Application of Complexity Theory to the Public Policy Implementation Gap
This research applies complexity theory to the implementation gap in pandemic preparedness to answer the research question: What causes public policy implementation gaps in complex systems, and how can actors effectively influence them?
2025 - 2029
Abstract
An ‘Implementation Gap’ refers to the challenge of translating evidence and/or policy into effective outcomes. Its persistence in UK public policy implementation has been extensively documented across multiple fields, particularly within policy, public management, and healthcare. Traditional theoretical approaches to the implementation gap have typically relied on linear models, in which centrally designed policies produce predictable outcomes in sequential stages. However, such models inadequately reflect the complex, adaptive, and evolving environments in which contemporary policy implementation takes place. Increasingly, implementation is understood to occur within complex systems, where outcomes emerge from dynamic interactions between actors rather than from linear cause-and-effect relationships. This has led to growing interest in complexity theory as a more appropriate explanatory framework.

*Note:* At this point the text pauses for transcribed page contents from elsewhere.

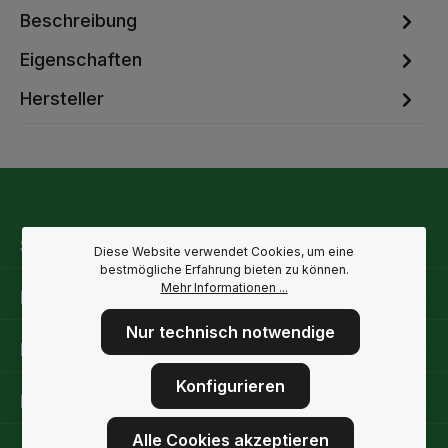
Beschreibung
Eigenschaften
Hersteller
Service-Hotline
Diese Website verwendet Cookies, um eine
bestmögliche Erfahrung bieten zu können.
Mehr Informationen ...
Rechtliche Hinweise
Nur technisch notwendige
Informationen
Konfigurieren
Folge uns
Alle Cookies akzeptieren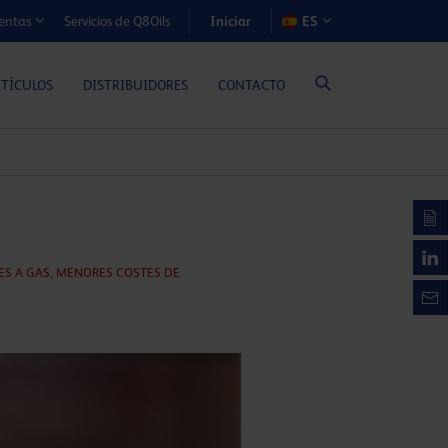
Iniciar
Servicios de Q8Oils
ES
entas
S DE COSTE-BENEFICIO (MOTORES A GAS)
RTÍCULOS
DISTRIBUIDORES
CONTACTO
ES A GAS,
MENORES COSTES DE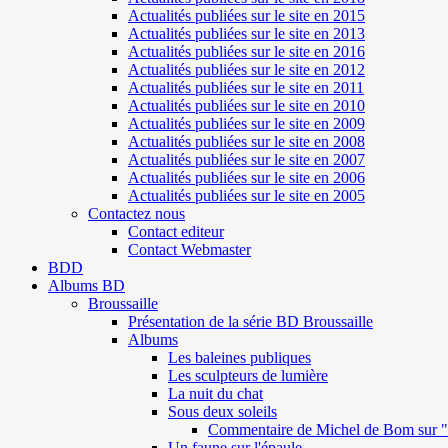
Actualités publiées sur le site en 2015
Actualités publiées sur le site en 2013
Actualités publiées sur le site en 2016
Actualités publiées sur le site en 2012
Actualités publiées sur le site en 2011
Actualités publiées sur le site en 2010
Actualités publiées sur le site en 2009
Actualités publiées sur le site en 2008
Actualités publiées sur le site en 2007
Actualités publiées sur le site en 2006
Actualités publiées sur le site en 2005
Contactez nous
Contact editeur
Contact Webmaster
BDD
Albums BD
Broussaille
Présentation de la série BD Broussaille
Albums
Les baleines publiques
Les sculpteurs de lumière
La nuit du chat
Sous deux soleils
Commentaire de Michel de Bom sur "S
Un faune sur l'épaule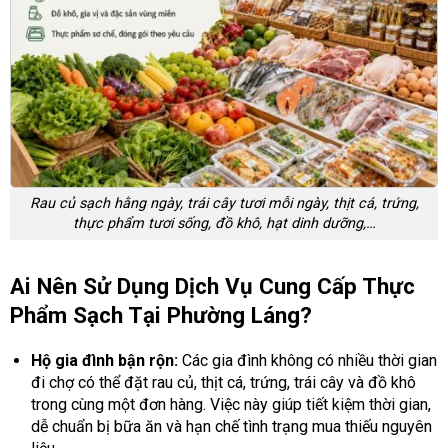
Rau củ sạch hằng ngày, trái cây tươi mỗi ngày, thịt cá, trứng,
thực phẩm tươi sống, đồ khô, hạt dinh dưỡng,…
Ai Nên Sử Dụng Dịch Vụ Cung Cấp Thực
Phẩm Sạch Tại Phường Láng?
Hộ gia đình bận rộn:
Các gia đình không có nhiều thời gian
đi chợ có thể đặt rau củ, thịt cá, trứng, trái cây và đồ khô
trong cùng một đơn hàng. Việc này giúp tiết kiệm thời gian,
dễ chuẩn bị bữa ăn và hạn chế tình trạng mua thiếu nguyên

Despite this shift, there remains a lack of complexity-informed explanatory theory accounting for how and why implementation gaps persist across public policy domains. Lack of suitable explanatory theory may explain why decades of efforts to improve implementation have not delivered results. This research addresses this explanatory gap by developing a complexity-informed explanatory theory of the public policy implementation gap, refined through empirical application.
The research adopts pandemic preparedness as a critical empirical case through which to develop and test this theory. In pandemic preparedness, the implementation gap was acutely exposed when the UK government failed to act on lessons from prior pandemic planning exercises before the onset of COVID-19. Six years on, the gap endures: despite a strengthened evidence base, implementation of tangible preparedness improvements remains limited, presenting an ongoing risk to global health security. The pandemic preparedness implementation environment demonstrates defining characteristics of a complex system, including layered multi-actor coordination, non-linear trajectories, and emergent risks. While complexity theory has been applied to related policy fields, it has not been systematically applied to pandemic preparedness.
The research adopts a complexity-informed, multi-method design using realist evaluation to develop and empirically test a programme theory, which will be operationalised in the pandemic preparedness use case to examine how implementation outcomes are generated. In doing so, the research addresses the central question: What causes public policy implementation gaps in complex systems, and how can actors effectively influence them?